Mark Christensen

Personal information
- Born: 19 April 1982 (age 42) Mackay, Queensland, Australia

Playing information
- Position: Wing
Club
| Years | Team | Pld | T | G | FG | P |
| 2004 | South Sydney | 1 | 0 | 0 | 0 | 0 |
- Source: As of 12 November 2019

= Mark Christensen (rugby league) =

Australian rugby league footballer

Mark Christensen (born 19 April 1982) is an Australian former professional rugby league footballer who played in the 2000s. He played for South Sydney in the NRL competition.

==Playing career==
Christensen began his playing career with Mackay in Queensland. He then moved to the Redcliffe Dolphins and played two years with them in the Queensland Cup.

In 2002, Christensen signed for St.
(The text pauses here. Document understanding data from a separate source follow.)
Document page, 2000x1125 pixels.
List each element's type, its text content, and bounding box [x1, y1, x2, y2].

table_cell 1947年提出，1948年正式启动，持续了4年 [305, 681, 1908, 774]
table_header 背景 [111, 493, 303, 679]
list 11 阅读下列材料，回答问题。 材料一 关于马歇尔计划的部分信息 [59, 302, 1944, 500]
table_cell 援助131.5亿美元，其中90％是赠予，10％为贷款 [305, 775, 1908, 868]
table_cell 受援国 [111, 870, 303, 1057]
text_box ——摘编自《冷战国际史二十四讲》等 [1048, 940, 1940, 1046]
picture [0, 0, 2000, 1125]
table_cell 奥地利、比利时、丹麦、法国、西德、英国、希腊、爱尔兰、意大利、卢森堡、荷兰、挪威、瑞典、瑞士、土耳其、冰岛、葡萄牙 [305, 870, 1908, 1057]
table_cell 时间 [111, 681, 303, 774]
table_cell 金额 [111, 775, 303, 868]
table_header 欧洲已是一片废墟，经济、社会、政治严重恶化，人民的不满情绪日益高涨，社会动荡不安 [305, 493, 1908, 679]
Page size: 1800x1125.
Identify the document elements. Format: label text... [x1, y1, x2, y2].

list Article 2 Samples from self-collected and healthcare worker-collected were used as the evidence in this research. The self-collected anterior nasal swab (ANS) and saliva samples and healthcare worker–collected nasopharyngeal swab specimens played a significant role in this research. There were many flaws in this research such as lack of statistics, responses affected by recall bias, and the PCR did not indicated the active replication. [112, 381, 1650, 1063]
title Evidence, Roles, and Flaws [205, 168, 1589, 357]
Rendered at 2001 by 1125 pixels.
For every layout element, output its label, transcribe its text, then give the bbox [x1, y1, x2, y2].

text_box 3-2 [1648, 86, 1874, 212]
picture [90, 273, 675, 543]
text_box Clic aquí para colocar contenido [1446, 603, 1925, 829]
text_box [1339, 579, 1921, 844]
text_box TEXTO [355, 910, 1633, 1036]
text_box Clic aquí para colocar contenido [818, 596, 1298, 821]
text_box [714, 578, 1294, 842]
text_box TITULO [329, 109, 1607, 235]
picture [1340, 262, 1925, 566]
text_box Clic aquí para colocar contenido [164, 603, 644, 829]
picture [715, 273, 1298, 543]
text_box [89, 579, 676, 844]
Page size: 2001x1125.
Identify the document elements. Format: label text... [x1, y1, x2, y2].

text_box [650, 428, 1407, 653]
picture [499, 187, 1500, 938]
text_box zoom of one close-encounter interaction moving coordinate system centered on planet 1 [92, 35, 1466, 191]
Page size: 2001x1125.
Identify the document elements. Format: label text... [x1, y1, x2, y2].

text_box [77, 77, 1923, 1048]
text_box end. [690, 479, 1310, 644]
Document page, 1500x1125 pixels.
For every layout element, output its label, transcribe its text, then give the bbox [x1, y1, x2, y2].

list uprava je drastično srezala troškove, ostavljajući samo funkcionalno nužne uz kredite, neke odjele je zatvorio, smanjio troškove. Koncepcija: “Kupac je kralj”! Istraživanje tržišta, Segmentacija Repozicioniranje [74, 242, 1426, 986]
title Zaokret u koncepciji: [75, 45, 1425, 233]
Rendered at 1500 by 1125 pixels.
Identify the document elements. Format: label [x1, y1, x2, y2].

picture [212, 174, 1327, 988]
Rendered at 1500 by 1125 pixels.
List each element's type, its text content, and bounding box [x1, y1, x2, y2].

George Illawarra and played two seasons for them in reserve grade before signing with South Sydney. Christensen made his first grade debut for South Sydney against the Wests Tigers in round 22 2004 which ended in a 56–6 loss at Leichhardt Oval.

Christensen was handed his debut after Souths player Ahmad Bajouri was badly injured in a car accident in the week leading up to the game. At the end of the 2004 NRL season, Christensen was released by Souths. In 2006, Christensen joined the Gateshead Thunder in England where he spent two seasons.